Well - I've got this CD. The Fosco and Brizeno pieces are their own
elaborations of minimal material and the way in which the Corbetta in
particular and Bartolotti to some extent are played departs quite a bit from
the printed versions.
I don't think really these people really make any attempt to play the music
in a "historically informed way"..or have any relevant knowledge at all.
Everyone is just fooled by their virtuosity.
Cynically
Monica
----- Original Message -----
From: "Stuart Walsh" <s.wa...@ntlworld.com>
Cc: "Lutelist" <lute@cs.dartmouth.edu>
Sent: Friday, April 01, 2011 9:06 AM
Subject: [LUTE] Re: Foscarini Experience again
On 31/03/2011 22:08, Stuart Walsh wrote:
On 31/03/2011 19:53, Monica Hall wrote:
I came across this CD by the group Foscarini Experience with the
title
"Bon voyage" some time ago.
I looked around to see if I could hear some of the tracks as samples.

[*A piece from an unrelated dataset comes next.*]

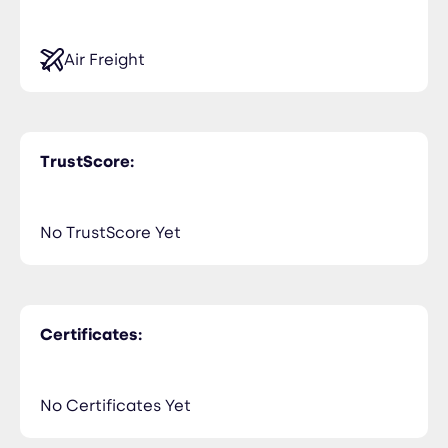
Air Freight
TrustScore:
No TrustScore Yet
Certificates:
No Certificates Yet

Couldn't find anything but I did find an album by 'Private Musicke' (who
played at Edinburgh last year with an opera singer) and there are some
samples from this album, Echo de Paris:
http://www.prestoclassical.co.uk/r/Accent/ACC24173#listen
It's interesting that the one solo of Corbetta's and the several of
Bartolotti are played actually as solos - very fluently (but perhaps, at
the gushing rather than the pinched, end of the spectrum) whereas
Foscarini (and Briceno) get a complete makeover. Actually playing through
Foscarini you struggle to find anything musically coherent at all - but
on this album, his (ahem) music bursts forth as colourful, radiant and
beguilingly tuneful.
(i.e. this is all rather curious...where did all these arrangements come
from - and arrangements of what in the first place?)
Stuart
In the liner notes it mentions an
illustration which features Foscarini on a wagon playing the lute
together with a girl with a triangle and a violone player which
apparently dates from 1615 and is part of an illustration of a
feast
held for the Archduchess Isabella Clara Eugenia, the wife of the
Archduke Albert.
Does anyone know anything about this illustration and whether the
lutenist is clearly identified as Foscarini. I have done a bit of
surfing the net but haven't found any trace of it.